» **Task inputs**
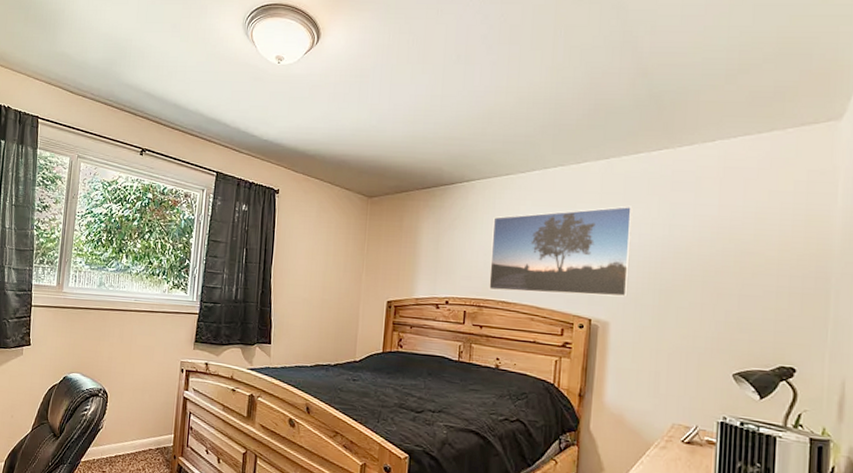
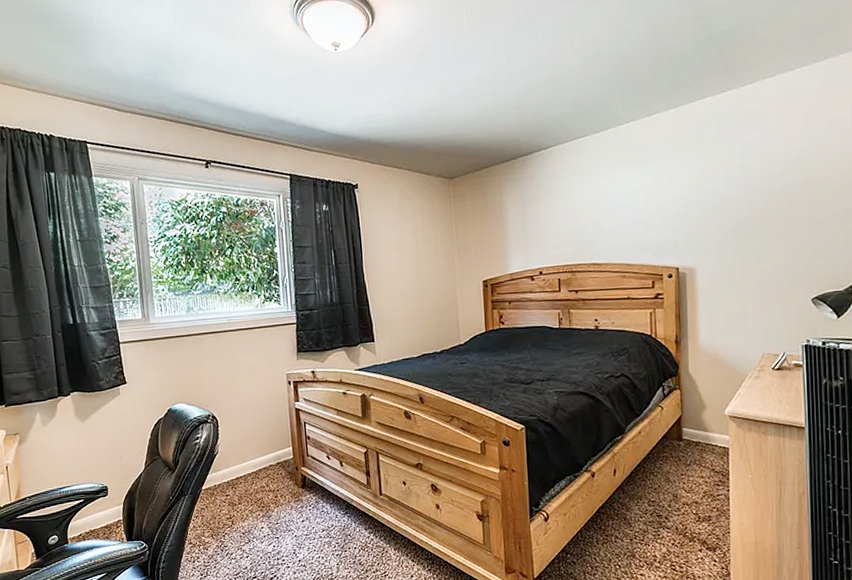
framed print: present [489,206,633,297] -> none [575,151,710,255]

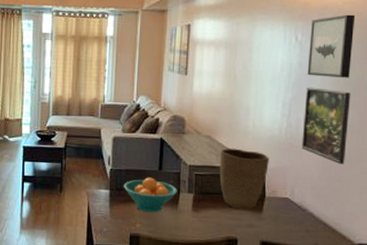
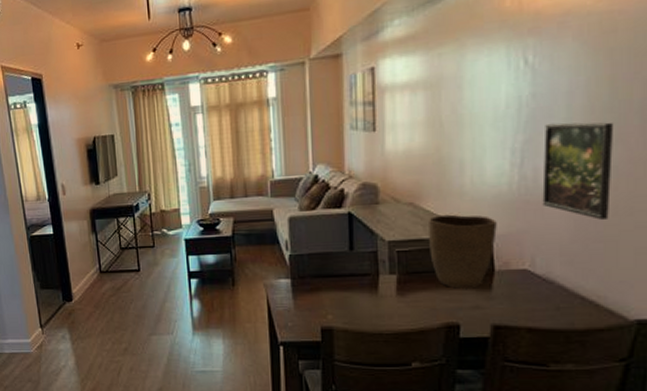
fruit bowl: present [123,177,177,213] -> none [307,260,376,301]
wall art: present [307,14,356,78] -> none [545,15,616,109]

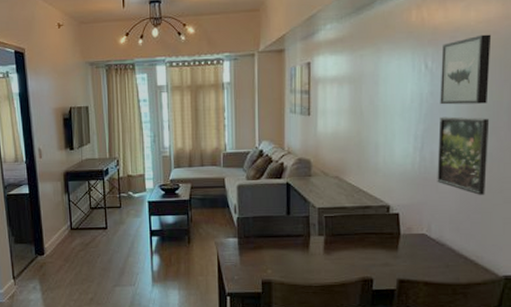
vase: present [429,214,497,289] -> none [350,187,403,249]
wall art: none [545,15,616,109] -> present [440,34,492,105]

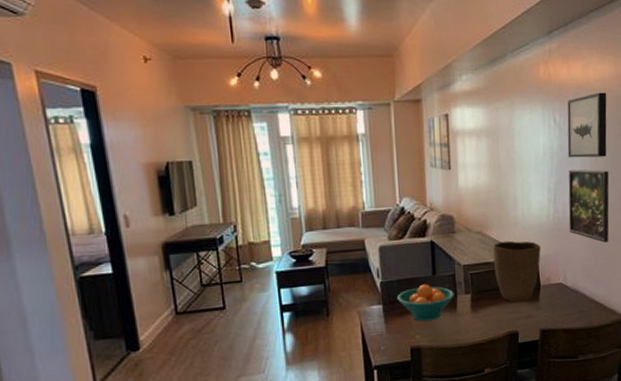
fruit bowl: none [251,223,307,258] -> present [396,284,454,322]
vase: none [350,187,403,249] -> present [493,240,541,302]

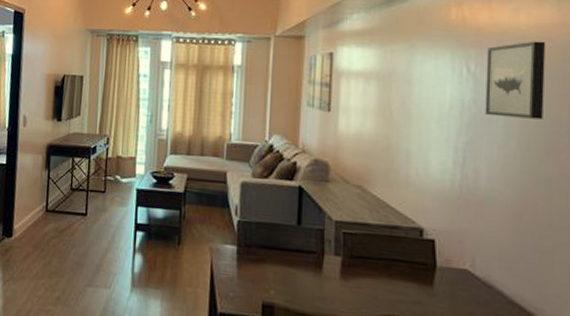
fruit bowl: present [396,284,454,322] -> none [253,233,321,278]
vase: present [493,240,541,302] -> none [375,201,439,282]
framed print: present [568,169,609,243] -> none [482,129,547,230]

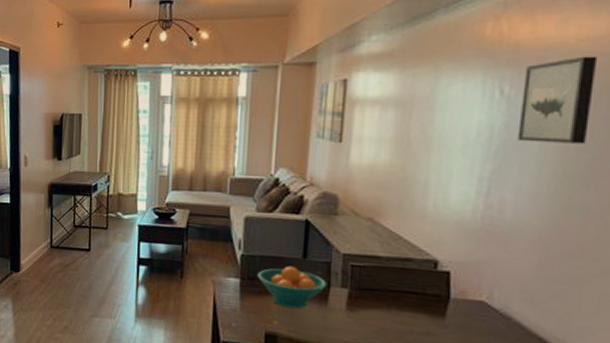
fruit bowl: none [253,233,321,278] -> present [257,266,327,309]

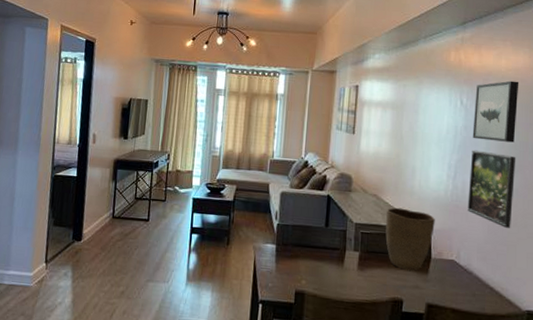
fruit bowl: present [257,266,327,309] -> none [289,233,343,270]
vase: none [385,234,457,314] -> present [385,207,435,271]
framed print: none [506,156,588,261] -> present [467,150,516,228]

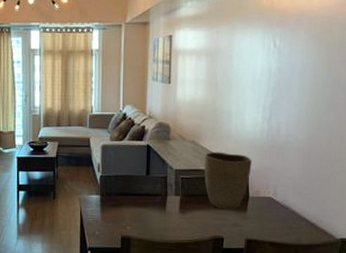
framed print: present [467,150,516,228] -> none [283,90,329,163]
wall art: present [472,80,519,143] -> none [286,19,332,81]

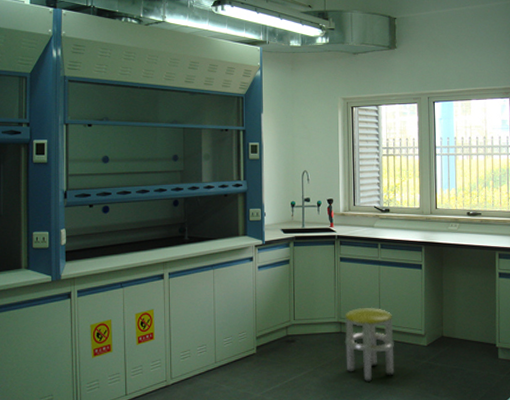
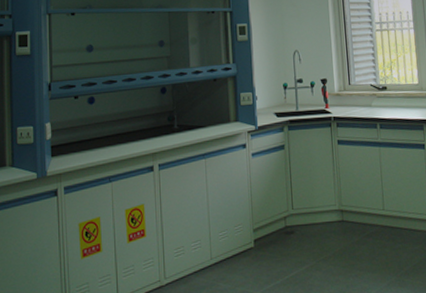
stool: present [344,308,395,382] -> none [346,193,403,274]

» **Problem to work on**
Leave out every picture, and write out exactly the lines from the one with "framed print: present [568,169,609,243]" through the end of the records above, both ends included.

» **Response for this exercise**
framed print: present [568,169,609,243] -> none [482,129,547,230]

fruit bowl: none [253,233,321,278] -> present [257,266,327,309]

fruit bowl: present [257,266,327,309] -> none [289,233,343,270]
vase: none [385,234,457,314] -> present [385,207,435,271]
framed print: none [506,156,588,261] -> present [467,150,516,228]

framed print: present [467,150,516,228] -> none [283,90,329,163]
wall art: present [472,80,519,143] -> none [286,19,332,81]

stool: present [344,308,395,382] -> none [346,193,403,274]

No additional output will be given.